If the information in a GFE needs to be updated or changed, the convening provider must notify self-pay patient of the change or update no less than one day before the scheduled service or item. With regard to a GFE provided to a self-pay patient who was merely shopping for services, the updated GFE should be provided in the time frames stated above if the patient then schedules the services.

What are the requirements for co-providers?

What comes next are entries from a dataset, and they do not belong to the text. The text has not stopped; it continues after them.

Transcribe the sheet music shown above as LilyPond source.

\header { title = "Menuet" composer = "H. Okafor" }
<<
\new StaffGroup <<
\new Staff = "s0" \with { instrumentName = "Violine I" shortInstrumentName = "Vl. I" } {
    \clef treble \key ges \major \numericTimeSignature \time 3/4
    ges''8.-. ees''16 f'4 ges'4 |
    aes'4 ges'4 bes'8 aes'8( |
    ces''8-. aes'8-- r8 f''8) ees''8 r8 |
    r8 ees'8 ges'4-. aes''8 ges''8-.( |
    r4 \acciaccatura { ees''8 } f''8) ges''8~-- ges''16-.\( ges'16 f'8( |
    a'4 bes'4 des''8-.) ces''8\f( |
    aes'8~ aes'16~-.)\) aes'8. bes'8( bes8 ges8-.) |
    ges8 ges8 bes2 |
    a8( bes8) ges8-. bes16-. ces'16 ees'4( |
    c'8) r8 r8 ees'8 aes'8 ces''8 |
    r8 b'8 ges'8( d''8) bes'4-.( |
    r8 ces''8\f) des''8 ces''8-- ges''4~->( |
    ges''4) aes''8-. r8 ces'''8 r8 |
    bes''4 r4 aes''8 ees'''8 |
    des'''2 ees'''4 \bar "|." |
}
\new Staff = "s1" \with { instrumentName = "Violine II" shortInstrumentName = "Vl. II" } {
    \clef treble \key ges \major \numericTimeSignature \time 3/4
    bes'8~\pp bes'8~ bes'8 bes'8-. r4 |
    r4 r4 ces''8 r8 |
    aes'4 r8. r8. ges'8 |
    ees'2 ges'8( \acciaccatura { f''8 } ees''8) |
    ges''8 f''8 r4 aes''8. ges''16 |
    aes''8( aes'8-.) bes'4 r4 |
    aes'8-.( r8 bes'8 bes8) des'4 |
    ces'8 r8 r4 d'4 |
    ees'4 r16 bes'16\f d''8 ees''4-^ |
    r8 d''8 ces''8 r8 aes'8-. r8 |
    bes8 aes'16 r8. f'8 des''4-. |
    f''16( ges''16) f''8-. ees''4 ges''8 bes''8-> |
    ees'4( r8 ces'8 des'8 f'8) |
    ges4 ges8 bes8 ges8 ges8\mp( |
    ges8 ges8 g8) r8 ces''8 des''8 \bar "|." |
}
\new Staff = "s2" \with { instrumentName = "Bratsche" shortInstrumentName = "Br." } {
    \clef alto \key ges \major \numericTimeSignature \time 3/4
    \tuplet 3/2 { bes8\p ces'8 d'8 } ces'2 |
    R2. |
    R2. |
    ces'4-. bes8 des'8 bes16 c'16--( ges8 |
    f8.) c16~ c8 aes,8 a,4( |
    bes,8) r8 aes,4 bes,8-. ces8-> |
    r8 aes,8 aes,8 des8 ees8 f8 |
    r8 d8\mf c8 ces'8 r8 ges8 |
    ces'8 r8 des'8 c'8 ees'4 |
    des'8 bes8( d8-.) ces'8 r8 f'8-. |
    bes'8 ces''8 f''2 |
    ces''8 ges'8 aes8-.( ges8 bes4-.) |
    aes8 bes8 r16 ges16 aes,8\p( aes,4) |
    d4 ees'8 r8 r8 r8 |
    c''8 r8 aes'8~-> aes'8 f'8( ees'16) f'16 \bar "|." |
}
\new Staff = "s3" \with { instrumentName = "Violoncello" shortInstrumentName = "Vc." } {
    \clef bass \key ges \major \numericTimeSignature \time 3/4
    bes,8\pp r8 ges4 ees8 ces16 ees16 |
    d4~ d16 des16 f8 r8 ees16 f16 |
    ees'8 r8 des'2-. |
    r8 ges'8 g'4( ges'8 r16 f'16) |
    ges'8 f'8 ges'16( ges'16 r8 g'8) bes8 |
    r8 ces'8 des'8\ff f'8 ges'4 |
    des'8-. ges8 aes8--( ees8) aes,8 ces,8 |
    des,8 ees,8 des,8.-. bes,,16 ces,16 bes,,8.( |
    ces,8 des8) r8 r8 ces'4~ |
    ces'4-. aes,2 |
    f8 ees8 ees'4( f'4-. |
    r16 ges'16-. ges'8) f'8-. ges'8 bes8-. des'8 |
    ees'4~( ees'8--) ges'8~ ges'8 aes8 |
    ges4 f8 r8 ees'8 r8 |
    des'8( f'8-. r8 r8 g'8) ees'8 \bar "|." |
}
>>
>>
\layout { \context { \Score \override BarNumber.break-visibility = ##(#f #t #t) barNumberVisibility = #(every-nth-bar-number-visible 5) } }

CMS recognizes that the coordination efforts required of co-providers are complex and may require additional time for the co-providers to create processes and procedures to ensure compliance. Thus CMS will exercise its enforcement discretion for the fiscal year 2022 with respect to these requirements. Co-providers must coordinate their efforts to provide the GFE to patients. For example, when a physician practice is scheduling a procedure at a surgery center, both providers have a duty to provide a GFE to the self-pay patients, and the convening provider must coordinate the provision of the GFE. Within one business day of receiving a request for a GFE or scheduling an item or service, the convening provider must contact all co-providers who are reasonably expected to provide a service in connection with the primary item or service. The convening provider must inform the co-providers of the obligation to respond with the following information within one day of the request: patient’s name and date of birth, an itemized list of items or services reasonably expected to be provided by the co- provider, diagnosis and expected service codes, expected charges, the name and NPI number of the provider, state and location of services, and a disclaimer that the GFE is not a contract and that the patient is not required to obtain the services from the co-provider. Changes and updated information must be provided to a convening provider. If there is any change in the co-providers less than one day before the service is scheduled, the replacement co-provider must accept the expected charges listed in the GFE by the original co-provider. 

What are the consequences of noncompliance?

CMS may impose a penalty of up to $10,000 per violation. If the actual billed charges exceed the estimate by $400 or more, the self-pay patient may engage in dispute resolution process defined in the regulations. If it is determined that the provider should have known of the inaccuracy, the charges will be adjusted accordingly.